In JDK 19 the release notes states the following:
The java.lang.Character class supports Unicode Character Database of 14.0 level, which adds 838 characters, for a total of 144,697 characters
Java char
data type is only 16-bit. Hence it can have a maximum combination of just 65,536 Unicode characters. I notice that the String
class can also parse byte arrays as Unicode strings only if it is recognized by the StandardCharsets
class.

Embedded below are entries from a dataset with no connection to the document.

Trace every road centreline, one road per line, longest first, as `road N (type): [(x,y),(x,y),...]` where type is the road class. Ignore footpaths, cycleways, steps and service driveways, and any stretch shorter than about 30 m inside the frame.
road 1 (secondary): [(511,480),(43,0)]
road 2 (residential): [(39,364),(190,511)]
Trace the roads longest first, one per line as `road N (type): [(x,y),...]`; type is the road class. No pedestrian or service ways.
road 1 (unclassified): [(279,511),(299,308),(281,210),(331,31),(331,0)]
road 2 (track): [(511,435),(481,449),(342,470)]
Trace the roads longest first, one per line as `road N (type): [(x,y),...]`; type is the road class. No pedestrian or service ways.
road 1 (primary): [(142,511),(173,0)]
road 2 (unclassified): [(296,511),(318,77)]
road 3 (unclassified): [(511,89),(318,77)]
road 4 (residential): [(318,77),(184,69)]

If we look at the implementation, basically they all support only 16-bit Unicode in nature.
If I tried to use the constructor: String(int[] codePoints, int offset, int count)

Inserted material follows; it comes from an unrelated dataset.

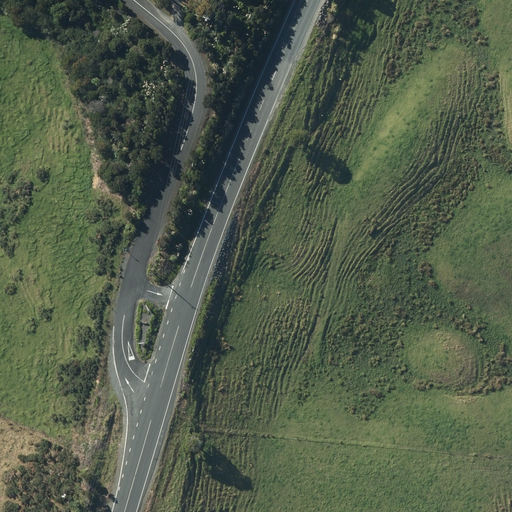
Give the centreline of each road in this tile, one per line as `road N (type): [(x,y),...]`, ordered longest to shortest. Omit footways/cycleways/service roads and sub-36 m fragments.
road 1 (secondary): [(185,303),(311,0)]
road 2 (residential): [(131,283),(197,84),(181,41),(133,0)]
road 3 (secondary): [(125,511),(160,388)]
road 4 (residential): [(160,388),(126,360),(121,337),(131,283)]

or Character.toString(int codePoint)
, then they will just convert every character beyond 16-bit into 0x3F
(1-byte values).
public static void main(String[] arg)
{
int[] code = {0x1E020, 0x1E021, 0x1E022, 0x1E023};
String str = new String(code,0,4);
try (FileWriter writer = new FileWriter("C:\\test.txt"))
{
writer.write(str);
}
}
If you open test.txt file using Hex Editor, you'll notice that it will convert all 4 Unicode characters into a character with a value of 0x3F
. Using any constants within StandardCharsets
does not solve the issue.
So how to process 32-bit Unicode characters? Is there a standard Java class implementation which can accept and automatically process Unicode characters which consists of 4-bytes?